*** MATERIAL SHOWN ***
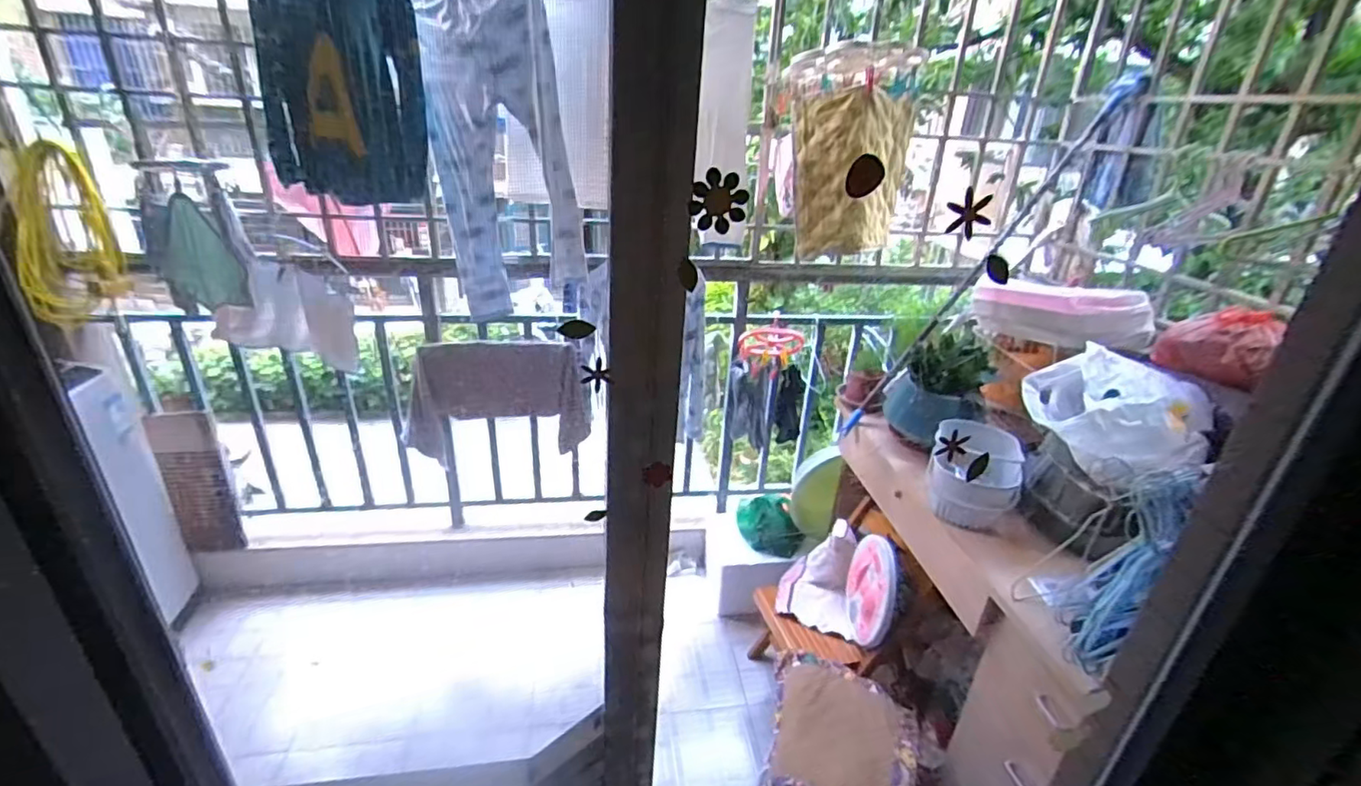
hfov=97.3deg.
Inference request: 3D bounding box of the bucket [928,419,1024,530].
[{"bbox_3d":[0.686,0.183,1.398,0.193,0.183,0.200,18,30,28],"label":"bucket"}]

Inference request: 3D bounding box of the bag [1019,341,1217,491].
[{"bbox_3d":[0.895,0.037,1.247,0.335,0.173,0.316,21,31,32],"label":"bag"}]

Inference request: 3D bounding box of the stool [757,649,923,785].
[{"bbox_3d":[0.357,0.897,1.419,0.334,0.329,0.403,13,28,19],"label":"stool"}]

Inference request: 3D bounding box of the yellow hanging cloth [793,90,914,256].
[{"bbox_3d":[0.435,-0.580,1.588,0.283,0.388,0.302,10,27,14],"label":"yellow hanging cloth"}]

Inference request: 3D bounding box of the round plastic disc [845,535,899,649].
[{"bbox_3d":[0.525,0.545,1.639,0.059,0.237,0.272,10,58,-11],"label":"round plastic disc"}]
*** End of MATERIAL SHOWN ***
» TASK DESCRIPTION
Your task is to restate, word for word, the line with "Inference request: 3D bounding box of the round" and all lines after it, ending with the last line of the data.

» WORKED SOLUTION
Inference request: 3D bounding box of the round plastic disc [845,535,899,649].
[{"bbox_3d":[0.525,0.545,1.639,0.059,0.237,0.272,10,58,-11],"label":"round plastic disc"}]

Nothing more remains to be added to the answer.